Trusts

A trust can be a valuable estate planning tool. A trust is a document that you can use to transfer ownership of your property to a trustee. The trustee will then manage the property for the benefit of others and you.

As a person forming the trust, you are called the settlor, grantor, or trustor. All three terms mean basically the same thing. Those who are meant to benefit from the trust are the beneficiaries.

The trustee is someone picked by you to manage and care for the property you put in trust. The trustee may be a friend, family member, bank, or anyone you choose. In some cases, you can name yourself as trustee.

The trustee should be someone you trust and someone capable of managing the property as you have directed in the trust agreement. You should consider naming a successor trustee to act in the event the first trustee becomes unable or unwilling to serve.

There are several different types of trusts that may be used for different reasons. Some trusts are created to take effect when you die. These are called testamentary trusts. Some trusts are designed to take effect while you are alive. These are called living trusts. Some trusts are created to turn over the management of property to a professional, while still others are simply to avoid taxes and probate costs. Some trusts can be canceled by you after you set them up. Those are revocable trusts. A trust you cannot cancel after you create them are irrevocable trusts.

There are several legitimate reasons for creating a revocable living trust.

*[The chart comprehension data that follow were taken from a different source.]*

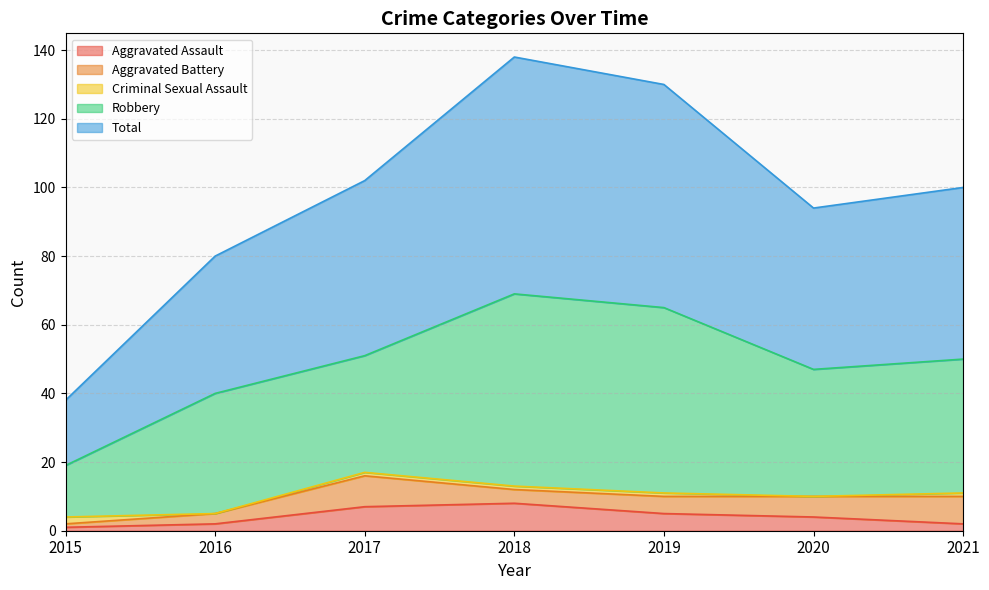

Does the chart display data point markers on the line(s)?

No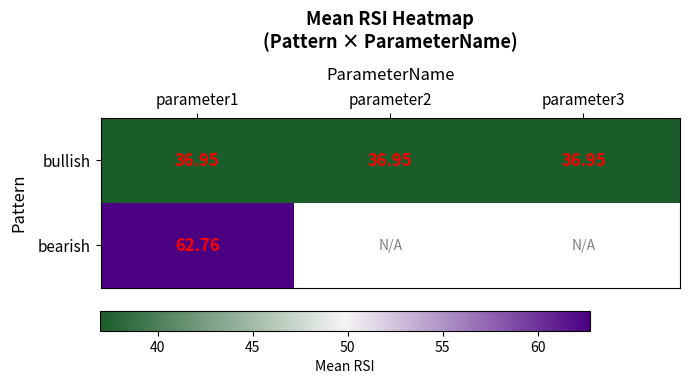

The bullish series shows 14.3 at parameter1. True or false?

False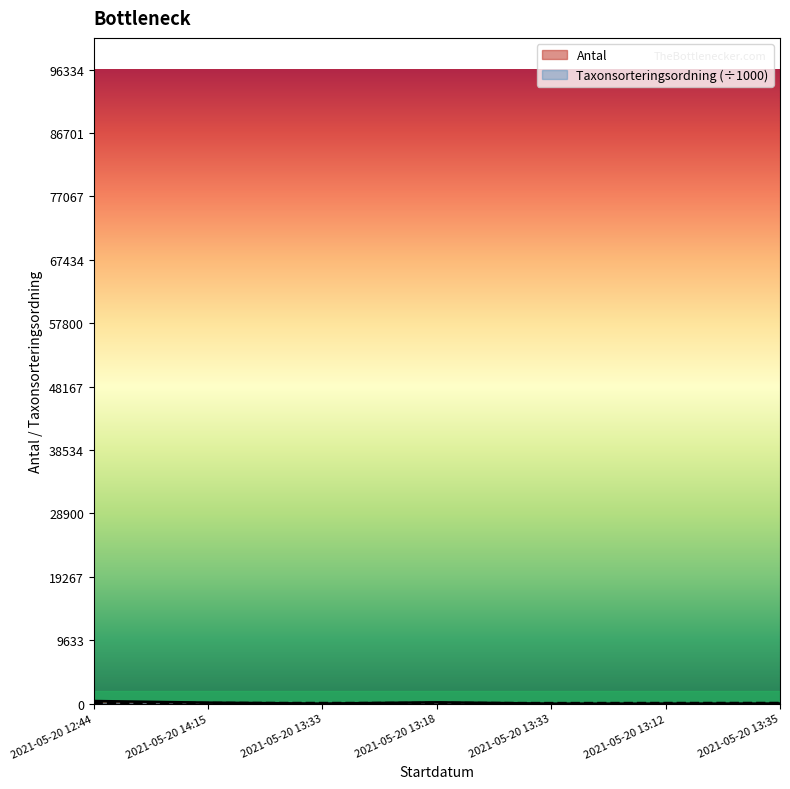

Is the value of Taxonsorteringsordning at 2021-05-20 13:33 greater than the value of Antal at 2021-05-20 14:15?

No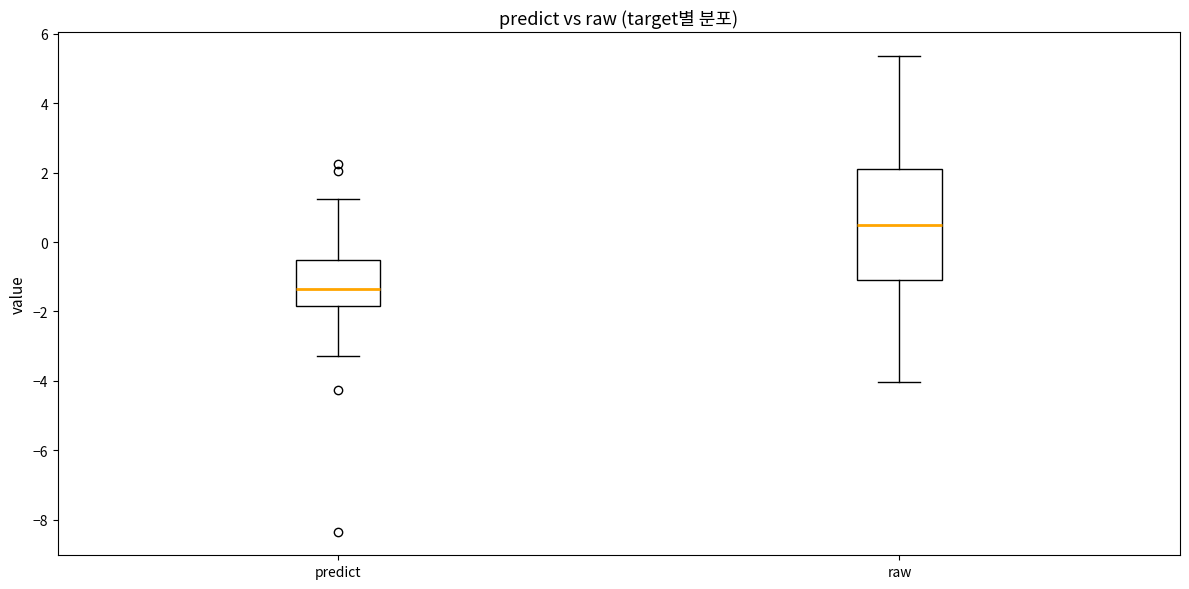

Where does the lower whisker of the box for raw end on the y-axis? The values are not printed on the chart, so give them approximately, as read against the axis.

-4.0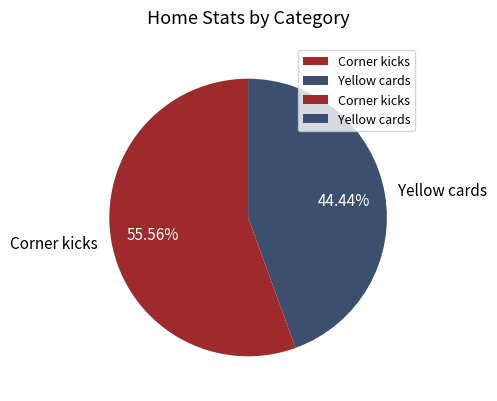

Is there a majority slice in this chart?

Yes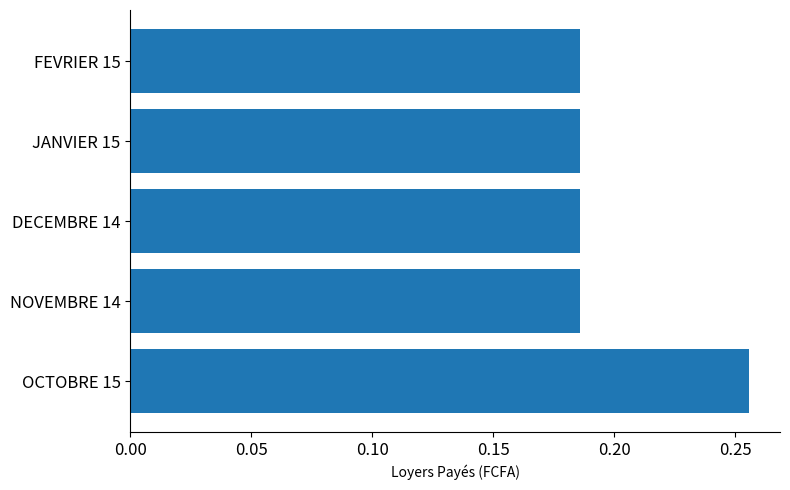

What is the sum of the values at NOVEMBRE 14 and OCTOBRE 15?

0.4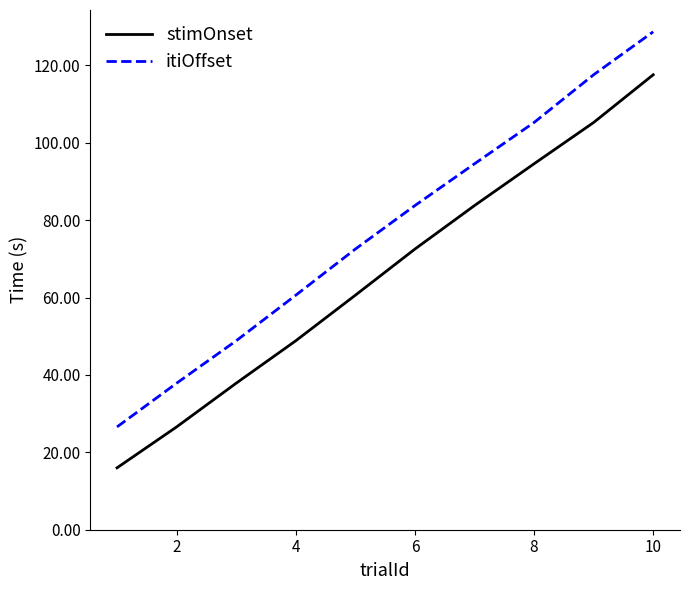

What is the greatest value displayed?

128.7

It can be an excellent way to let someone else manage the property when you are no longer willing or able to do so. In some case, it might be cheaper to create the trust than it is to do a probate.

Some people have been led to believe that with a revocable living trust you avoid paying taxes, claims by your creditors, or be used as a way to qualify for Medicaid. This is simply not true. This type of trust may help you lesson probate costs, but it will only avoid those costs if all of your property is placed into the trust.

Creating a living trust usually takes more time and money than having a will prepared. You may also have to pay a trustee to manage the property.

There are "do it yourself" living trust forms and kits available. You should keep in mind though, these forms might not fit your situation. Using these forms could lead to legal and tax problems. It might end up costing you more than it would to get advice from a good lawyer, accountant, banker, or insurance agent.

There are ways to put your property in trust so that you can minimize the income tax burden, minimize estate taxes , and avoid probate costs as well. Usually, getting all of these benefits does come with a cost. You usually give up total control of your property.

There will be increased expenses in creating such trusts, and there might also be gift taxes to pay. You will probably not have the ability to cancel the trust and you probably won't be its only trustee.

There is no one right approach for everyone. Too much depends on individual circumstances and wishes. Some trusts have an advantage over a will, and some do not.

In most cases, however, you will be able to accomplish what you want by putting together a will.